La maniobra me iba a costar unas 30.000 liras, alrededor de 2.000 dólares. Pero Sagmir me advirtió que debíamos actuar antes que la sentencia oficial fuera cambiada a treinta años. Por mi parte, le advertí, que no recibiría un solo kurus hasta que yo estuviese completamente seguro fuera de Turquía, lo cual aceptó con amplia sonrisa.
Le escribí a papá y le expliqué la situación de la mejor manera posible. Papá contestó que el señor Franklin estaba pidiendo una segunda hipoteca sobre la casa de North Babylon. Vendría a visitarme tan pronto como fuese posible.
Pocos días después estaba caminando por el patio cuando recibí una tarjeta de visita. Fui al salón y me encontré con un joven norteamericano que tendría más o menos la misma edad mía, veintiséis años. Era Michael Griffith, el abogado de Mineóla, un individuo alto y amable, serio y enérgico que me gustó de inmediato.
Me habló de John Sutter y la respuesta a la publicidad del periódico. El Departamento de Estado investigaba la posibilidad de arreglar mi traslado a una cárcel norteamericana. Le comenté a Mike el traslado de Arne; se mostró optimista pero dijo que podría llevar tiempo porque las relaciones turco-norteamericanas estaban algo tensas.
Como los procedimientos acababan de empezar, no tenía mucho sentido discutir acerca de un traslado, de modo que conversamos de otros temas. Mike y yo habíamos crecido en Long Island y compartíamos muchísimos recuerdos. Los dos habíamos sido salvavidas e incluso teníamos algunos amigos en común.
Al comentarle cuánto deseaba nadar en el océano, sonrió y me dijo:
—Espera, pronto podrás hacerlo.
—Sí.
—Tengo entendido que juegas béisbol.
—Un poco. Tal vez ahora me falte práctica.

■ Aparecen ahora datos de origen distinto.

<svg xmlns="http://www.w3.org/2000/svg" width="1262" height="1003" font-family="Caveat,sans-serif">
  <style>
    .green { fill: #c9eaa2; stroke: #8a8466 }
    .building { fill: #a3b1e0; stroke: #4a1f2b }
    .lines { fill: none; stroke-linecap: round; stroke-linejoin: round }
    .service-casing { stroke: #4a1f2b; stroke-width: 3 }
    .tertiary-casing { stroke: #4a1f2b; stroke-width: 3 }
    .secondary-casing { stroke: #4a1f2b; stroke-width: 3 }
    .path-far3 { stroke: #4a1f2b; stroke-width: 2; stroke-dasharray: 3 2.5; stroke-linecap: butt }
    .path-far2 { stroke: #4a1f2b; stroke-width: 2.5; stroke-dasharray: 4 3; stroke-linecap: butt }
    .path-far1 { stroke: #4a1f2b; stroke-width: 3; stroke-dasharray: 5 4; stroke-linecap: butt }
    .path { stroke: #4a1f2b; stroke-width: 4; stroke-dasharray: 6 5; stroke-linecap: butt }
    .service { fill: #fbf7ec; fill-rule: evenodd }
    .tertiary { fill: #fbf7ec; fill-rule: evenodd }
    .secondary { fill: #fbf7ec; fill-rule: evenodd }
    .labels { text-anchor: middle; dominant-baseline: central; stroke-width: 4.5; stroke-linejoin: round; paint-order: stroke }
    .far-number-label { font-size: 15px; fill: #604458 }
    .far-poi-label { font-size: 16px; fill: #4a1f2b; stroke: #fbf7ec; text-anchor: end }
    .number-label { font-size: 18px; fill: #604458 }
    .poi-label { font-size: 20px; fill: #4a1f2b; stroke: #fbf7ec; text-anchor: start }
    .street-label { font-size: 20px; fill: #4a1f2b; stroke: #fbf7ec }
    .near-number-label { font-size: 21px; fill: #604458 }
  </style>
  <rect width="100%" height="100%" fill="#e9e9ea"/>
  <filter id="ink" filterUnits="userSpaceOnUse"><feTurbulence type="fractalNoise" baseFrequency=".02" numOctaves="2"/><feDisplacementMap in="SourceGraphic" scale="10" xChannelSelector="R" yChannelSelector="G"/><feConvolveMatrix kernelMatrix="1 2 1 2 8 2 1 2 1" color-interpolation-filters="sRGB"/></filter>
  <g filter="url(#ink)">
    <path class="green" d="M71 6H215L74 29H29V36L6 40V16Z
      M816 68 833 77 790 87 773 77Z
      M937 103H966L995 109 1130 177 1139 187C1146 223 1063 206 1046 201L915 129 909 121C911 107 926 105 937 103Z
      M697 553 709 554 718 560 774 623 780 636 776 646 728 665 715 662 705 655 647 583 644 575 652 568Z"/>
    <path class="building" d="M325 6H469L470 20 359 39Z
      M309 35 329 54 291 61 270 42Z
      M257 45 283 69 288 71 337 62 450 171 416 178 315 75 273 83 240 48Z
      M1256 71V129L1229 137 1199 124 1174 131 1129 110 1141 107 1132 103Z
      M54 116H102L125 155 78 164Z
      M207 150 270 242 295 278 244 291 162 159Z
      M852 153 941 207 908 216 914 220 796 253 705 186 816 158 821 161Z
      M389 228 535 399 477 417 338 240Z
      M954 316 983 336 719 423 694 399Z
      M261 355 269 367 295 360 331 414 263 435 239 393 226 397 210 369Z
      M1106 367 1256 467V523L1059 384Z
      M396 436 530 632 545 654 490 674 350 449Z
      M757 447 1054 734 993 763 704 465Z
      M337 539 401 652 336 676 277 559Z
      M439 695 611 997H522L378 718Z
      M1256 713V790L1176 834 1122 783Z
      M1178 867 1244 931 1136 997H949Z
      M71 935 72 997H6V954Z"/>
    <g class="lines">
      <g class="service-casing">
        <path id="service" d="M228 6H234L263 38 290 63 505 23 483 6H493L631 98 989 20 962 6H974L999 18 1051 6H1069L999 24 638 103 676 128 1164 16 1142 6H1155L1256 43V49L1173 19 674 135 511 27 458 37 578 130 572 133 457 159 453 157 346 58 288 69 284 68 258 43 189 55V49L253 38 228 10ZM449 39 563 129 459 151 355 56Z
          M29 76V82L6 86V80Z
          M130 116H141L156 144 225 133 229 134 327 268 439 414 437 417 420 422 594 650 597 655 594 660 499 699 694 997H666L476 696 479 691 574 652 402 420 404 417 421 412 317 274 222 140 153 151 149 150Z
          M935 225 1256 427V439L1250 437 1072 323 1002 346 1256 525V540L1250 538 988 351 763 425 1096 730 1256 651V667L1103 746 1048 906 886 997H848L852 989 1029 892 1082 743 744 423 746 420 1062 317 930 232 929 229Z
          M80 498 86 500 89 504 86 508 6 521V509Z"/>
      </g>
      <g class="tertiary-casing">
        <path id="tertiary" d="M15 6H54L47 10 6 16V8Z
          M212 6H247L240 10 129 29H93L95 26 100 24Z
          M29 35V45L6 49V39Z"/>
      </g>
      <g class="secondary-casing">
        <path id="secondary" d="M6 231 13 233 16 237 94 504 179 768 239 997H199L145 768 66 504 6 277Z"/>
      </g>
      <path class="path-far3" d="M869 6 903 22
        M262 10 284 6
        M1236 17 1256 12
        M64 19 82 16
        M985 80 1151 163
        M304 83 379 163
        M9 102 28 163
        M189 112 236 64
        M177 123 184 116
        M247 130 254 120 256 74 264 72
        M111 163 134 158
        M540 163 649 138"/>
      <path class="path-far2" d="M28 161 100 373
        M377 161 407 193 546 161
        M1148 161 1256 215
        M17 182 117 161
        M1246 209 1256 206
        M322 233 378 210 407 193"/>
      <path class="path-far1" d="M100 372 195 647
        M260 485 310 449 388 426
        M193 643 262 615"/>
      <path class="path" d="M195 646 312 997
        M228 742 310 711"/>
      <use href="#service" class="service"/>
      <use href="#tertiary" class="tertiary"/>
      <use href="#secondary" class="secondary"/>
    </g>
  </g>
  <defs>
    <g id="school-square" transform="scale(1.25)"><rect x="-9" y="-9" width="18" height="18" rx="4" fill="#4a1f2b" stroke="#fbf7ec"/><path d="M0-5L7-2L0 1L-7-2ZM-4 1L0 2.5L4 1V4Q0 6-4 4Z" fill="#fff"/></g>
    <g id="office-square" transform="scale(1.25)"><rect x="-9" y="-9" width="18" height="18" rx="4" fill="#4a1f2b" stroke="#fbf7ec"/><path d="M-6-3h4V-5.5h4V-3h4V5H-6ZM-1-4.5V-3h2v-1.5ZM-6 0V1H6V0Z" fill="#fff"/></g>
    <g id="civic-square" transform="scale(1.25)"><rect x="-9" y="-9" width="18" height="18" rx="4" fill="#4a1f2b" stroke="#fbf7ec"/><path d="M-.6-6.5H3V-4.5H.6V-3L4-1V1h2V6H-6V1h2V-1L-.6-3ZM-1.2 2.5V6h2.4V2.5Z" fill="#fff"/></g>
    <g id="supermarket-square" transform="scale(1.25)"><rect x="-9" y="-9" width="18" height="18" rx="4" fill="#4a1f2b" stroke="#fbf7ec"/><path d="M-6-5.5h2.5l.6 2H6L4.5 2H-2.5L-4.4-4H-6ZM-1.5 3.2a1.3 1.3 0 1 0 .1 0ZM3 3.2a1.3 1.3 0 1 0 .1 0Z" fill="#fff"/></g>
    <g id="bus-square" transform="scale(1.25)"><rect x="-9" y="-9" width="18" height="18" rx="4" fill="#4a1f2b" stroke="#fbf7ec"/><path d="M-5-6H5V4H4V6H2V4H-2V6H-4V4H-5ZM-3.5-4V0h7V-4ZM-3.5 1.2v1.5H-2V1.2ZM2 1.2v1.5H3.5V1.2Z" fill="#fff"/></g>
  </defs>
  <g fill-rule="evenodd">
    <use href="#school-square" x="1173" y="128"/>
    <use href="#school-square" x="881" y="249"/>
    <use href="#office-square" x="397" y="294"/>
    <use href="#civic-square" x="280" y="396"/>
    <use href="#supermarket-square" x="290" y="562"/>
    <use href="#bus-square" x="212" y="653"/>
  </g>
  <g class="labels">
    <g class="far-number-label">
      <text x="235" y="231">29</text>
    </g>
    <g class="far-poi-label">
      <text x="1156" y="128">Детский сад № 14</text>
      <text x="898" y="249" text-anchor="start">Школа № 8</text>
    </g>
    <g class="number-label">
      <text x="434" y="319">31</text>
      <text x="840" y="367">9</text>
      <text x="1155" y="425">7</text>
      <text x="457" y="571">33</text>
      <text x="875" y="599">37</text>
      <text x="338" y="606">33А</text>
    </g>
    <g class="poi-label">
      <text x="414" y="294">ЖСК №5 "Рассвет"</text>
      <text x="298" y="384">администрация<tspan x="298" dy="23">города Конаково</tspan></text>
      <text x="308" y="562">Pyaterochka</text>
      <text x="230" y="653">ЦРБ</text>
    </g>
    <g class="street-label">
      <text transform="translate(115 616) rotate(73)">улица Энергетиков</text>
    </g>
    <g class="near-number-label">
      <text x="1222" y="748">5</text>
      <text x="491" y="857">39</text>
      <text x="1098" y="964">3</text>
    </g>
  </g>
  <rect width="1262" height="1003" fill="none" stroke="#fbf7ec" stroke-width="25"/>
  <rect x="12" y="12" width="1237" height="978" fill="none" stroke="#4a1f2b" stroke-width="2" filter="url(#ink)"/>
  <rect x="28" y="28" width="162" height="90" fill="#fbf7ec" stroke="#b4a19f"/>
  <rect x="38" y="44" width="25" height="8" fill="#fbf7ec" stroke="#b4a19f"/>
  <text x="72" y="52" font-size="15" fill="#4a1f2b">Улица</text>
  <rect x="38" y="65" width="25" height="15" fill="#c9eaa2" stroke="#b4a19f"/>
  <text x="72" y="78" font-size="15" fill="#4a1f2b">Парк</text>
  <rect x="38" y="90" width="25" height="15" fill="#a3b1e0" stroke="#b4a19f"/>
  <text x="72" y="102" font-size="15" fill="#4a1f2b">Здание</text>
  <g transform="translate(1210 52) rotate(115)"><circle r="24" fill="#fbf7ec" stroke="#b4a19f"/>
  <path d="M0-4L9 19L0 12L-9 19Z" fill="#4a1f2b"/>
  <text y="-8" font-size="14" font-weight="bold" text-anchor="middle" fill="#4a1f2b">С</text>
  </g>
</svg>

—No es un problema. Yo juego para la Broadway Show League, en Central Park. Tienes que jugar con nosotros cuando vuelvas.
—Sí. Me gustaría jugar este verano.
Mike rió.
—Puede ser. ¿Quién sabe? Pero con seguridad vas a estar para los entrenamientos de primavera el año que viene.
Entonces reí yo.
—Claro. Muy bien. Permanece en contacto, saluda a todos de mi parte en Long Island. Y toma un poco de sol griego por mí.
—Por cierto que lo haré. Arriba el ánimo. Están ocurriendo cosas buenas.
Fue muy reconfortante ver de nuevo a papá. La tensión de esos últimos años le había puesto arrugas en el rostro. Pero el deporte mantenía su físico en buen estado. Papá tenía el dinero para Sagmir, pero deseaba conversar conmigo antes.
—Hay un tren en línea —me informó.
—¿El Rápido Especial?
—Sí. Mike Griffith y yo nos hemos presentado en programas de radio y de televisión. Estamos tratando de que el Departamento de Estado se ocupe más del asunto. Mike cree que podremos conseguirlo.
Papá deseaba postergar su acuerdo con Sagmir hasta que tuviésemos más información sobre el Rápido Especial. Le recordé que Sagmir había dicho que el asunto debía completarse antes que volvieran a juzgarme y decidimos ver qué podía hacer el abogado turco.
Elaboramos un cuidadoso plan para el acuerdo. Papá guardó 30.000 liras en depósito en el consulado norteamericano. Le mostraría a Sagmir el recibo para asegurarle que el dinero estaba ahí. Sagmir retendría el pasaporte de papá. Cuando yo estuviese a bordo de un avión que saliera de Turquía, papá recuperaría su pasaporte por 30.000 liras.
Con nerviosismo esperé el regreso de papá de su cita con Sagmir.
Al día siguiente, cuando vino a verme, se lo veía preocupado.
—Ha cambiado sus pretensiones. Dice que necesita 15.000 liras por adelantado. Asegura que no puede arreglar nada hasta que le haya pagado a cierta gente de Ankara.
Yo quería creer. Tanto deseaba mi libertad. Pero no podía permitir que engañaran a papá. El asunto olía mal.
—¿Qué es lo que se propone?
—No sé —replicó papá—. ¿Crees que dice la verdad?
—No. Está tratando de engañarte. Es un hombre rico. Puede conseguir 15.000 liras en una hora. Ve a verlo de nuevo y dile que no hay arreglo. Sólo recibirá 30.000 contra entrega, pero ni un kurus por adelantado.
Papá volvió al día siguiente. Se le veía cansado, deprimido. Leí en sus ojos la respuesta de Sagmir.
—Guardaré el dinero en el banco —me dijo antes de volver a Norteamérica—. Si lo necesitas, estará a tu disposición.